UNL-NL Dictionaries
From UNL Wiki
The UNL-NL dictionaries are bilingual dictionaries linking UWs to natural language (NL) words. They can be unidirectional (UNL-to-NL or NL-to-UNL) or bidirectional (NL-to-UNL-to-NL). UNL-to-NL dictionaries are used for deconversion, while NL-to-UNL are used for enconversion.
Syntax
In the UNL System, the UNL-NL dictionaries are plain text files with a single entry per line in the following format:
[NLW] {ID} “UW” (ATTR , ... ) < LG , FRE , PRI >; COMMENTS
Where:
- NLW
- The lexical item of the natural language. Its format should be decided by the dictionary builder. It can be:
- a multiword expression: [United States of America]
- a compound: [hot-dog]
- a simple word: [happiness]
- a simple morpheme: [happ]
- a complex structure*: [[bring] [back]]
- a non-motivated linguistic entity: [g]
* complex structures are used for infixation, as in “Bring him back”
- ID
- The unique identifier (primary-key) of the entry.
- UW
- The Universal Word of UNL. This field can be empty if a word does not need a UW.
- ATTR
- The list of features of the NLW. It can be:
- a list of simple features: (NOU, MCL, SNG)
- a list of attribute-value pairs: (pos=NOU, gen=MCL, num=SNG)
- a list of attribute and transformation rules: (plural:=”oo”:”ee”)

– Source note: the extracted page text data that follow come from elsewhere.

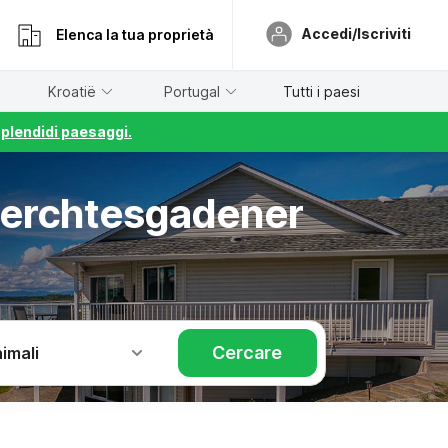
Accedi/Iscriviti
Elenca la tua proprietà
Kroatië
Portugal
Tutti i paesi
splendidi paesaggi.
Berchtesgadener
Cercare
imali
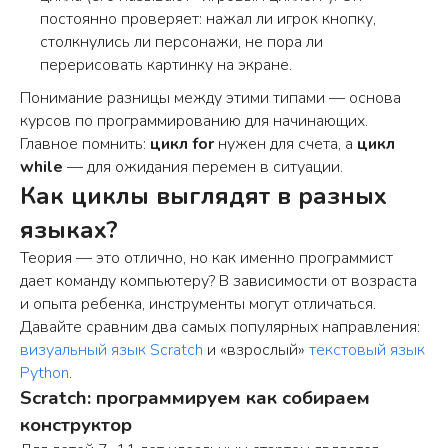
постоянно проверяет: нажал ли игрок кнопку,
столкнулись ли персонажи, не пора ли
перерисовать картинку на экране.
Понимание разницы между этими типами — основа
курсов по программированию
для начинающих.
Главное помнить:
цикл for
нужен для счета, а
цикл
while
— для ожидания перемен в ситуации.
Как циклы выглядят в разных
языках?
Теория — это отлично, но как именно программист
дает команду компьютеру? В зависимости от возраста
и опыта ребенка, инструменты могут отличаться.
Давайте сравним два самых популярных направления:
визуальный язык Scratch
и «взрослый»
текстовый язык
Python
.
Scratch: программируем как собираем
конструктор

Attributes should be separated by “,”.
- FLG
- The two-character language code according to ISO 639-1.
- FRE
- The frequency of NLW in natural texts. Used for natural language analysis (NL-UNL). It can range from 0 (less frequent) to 255 (most frequent).
- PRI
- The priority of the NLW. Used for natural language generation (UNL-NL). It can range from 0 to 255.
- COMMENT
- Any comment necessary to clarify the mapping between NL and UNL entries. It should end with the return code.